Tag Archive: Columbia University

Oct 12

Columbia University: Board Overrules Brown University and Classifies Student Assistants as Employees

By Divya Acharya.

Section 2(3) of the National Labor Relations Act (the “Act”) broadly defines an employee as “any employee,” subject to specified exceptions. Additionally, the Supreme Court has noted that the definition encompasses “any person who works for another in return for financial or other compensation.” Tasked with interpreting the wide-ranging breadth of this definition, the National Labor Relations Board (the “Board”) has rendered pendular decisions in cases such as New York University (2000), Brown University (2004), and, most recently, Columbia University (2016).

The Board issued a 3-1 decision in Columbia University, holding that student assistants working at private and nonprofit universities classify as employees pursuant to § 2(3) of the Act. In Columbia University, the Board revisited its earlier decisions in Brown University and New York University, which led to overturning the former and reinstating the latter.

In Columbia University, the majority reversed Brown University, which held that student assistants were primarily students and, therefore, had an educational, rather than an economic, relationship with the school. The Board found that it “deprived an entire category of workers of the protections of the Act without a convincing justification.” In Columbia University, we observe the Board embracing the rationale it applied in New York University, where it found that graduate assistants were employees pursuant to both § 2(3) of the Act and the common law agency doctrine.

Here, the Board did not find a compelling reason to exclude student assistants from the protections afforded by the Act. It is within the Board’s authority to treat student assistants as statutory employees when they are directed by the university to perform work for which they are compensated. In this case, the common law agency doctrine reflects a master-servant relationship between the student assistants and Columbia University: the university-employer has the right to control the student assistant-employee’s work, and the work is performed in exchange for compensation. Thus, since the standards for an employer-employee relationship are met under the common law test, it is sufficient to establish that the student assistant is a § 2(3) employee for all statutory purposes.

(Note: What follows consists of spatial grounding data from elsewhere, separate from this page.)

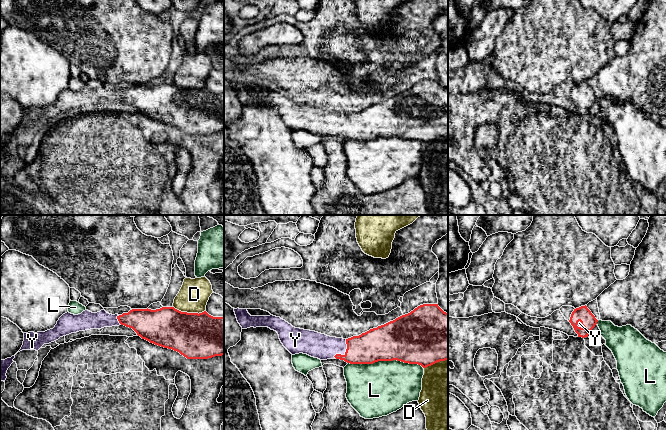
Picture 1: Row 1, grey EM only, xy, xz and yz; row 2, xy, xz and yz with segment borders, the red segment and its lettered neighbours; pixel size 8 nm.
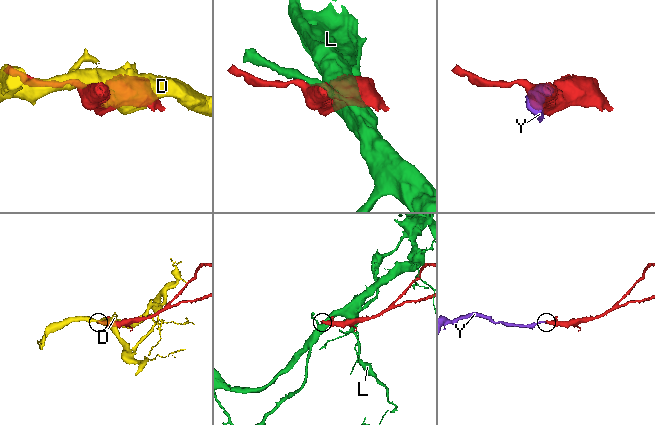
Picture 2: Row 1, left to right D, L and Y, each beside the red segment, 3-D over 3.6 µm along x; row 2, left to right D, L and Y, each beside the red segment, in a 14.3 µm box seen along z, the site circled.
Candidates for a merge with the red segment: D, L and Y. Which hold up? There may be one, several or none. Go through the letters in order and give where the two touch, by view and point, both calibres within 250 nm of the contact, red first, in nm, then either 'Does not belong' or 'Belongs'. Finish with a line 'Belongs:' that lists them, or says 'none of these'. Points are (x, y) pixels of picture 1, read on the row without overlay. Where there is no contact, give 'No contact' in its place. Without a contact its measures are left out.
D: Touches red at xy (189, 89). Thickness 360 nm (red) against 240 nm. Does not belong
L: Touches red at xz (386, 136). Thickness 380 nm (red) against 420 nm. Does not belong
Y: Touches red at xz (345, 128). Thickness 260 nm (red) against 200 nm. Belongs
Belongs: Y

The Board reasoned that extending student assistants the right to engage in collective bargaining would not only preserve, but also advance the policies of the Act: to encourage collective bargaining and to protect a worker’s rights to freedom of association, self-organization, and designation of representatives of their own choosing.

It is important to note that when the New York University and Brown University decisions were rendered, the Board’s composition changed from that of a democratic majority to a republican majority. The Columbia University decision is the product of today’s democratic majority Board. Given that its changing members directly influence the Board’s decisions concerning this issue, it will be interesting to observe whether the looming presidential election will keep the pendulum swinging.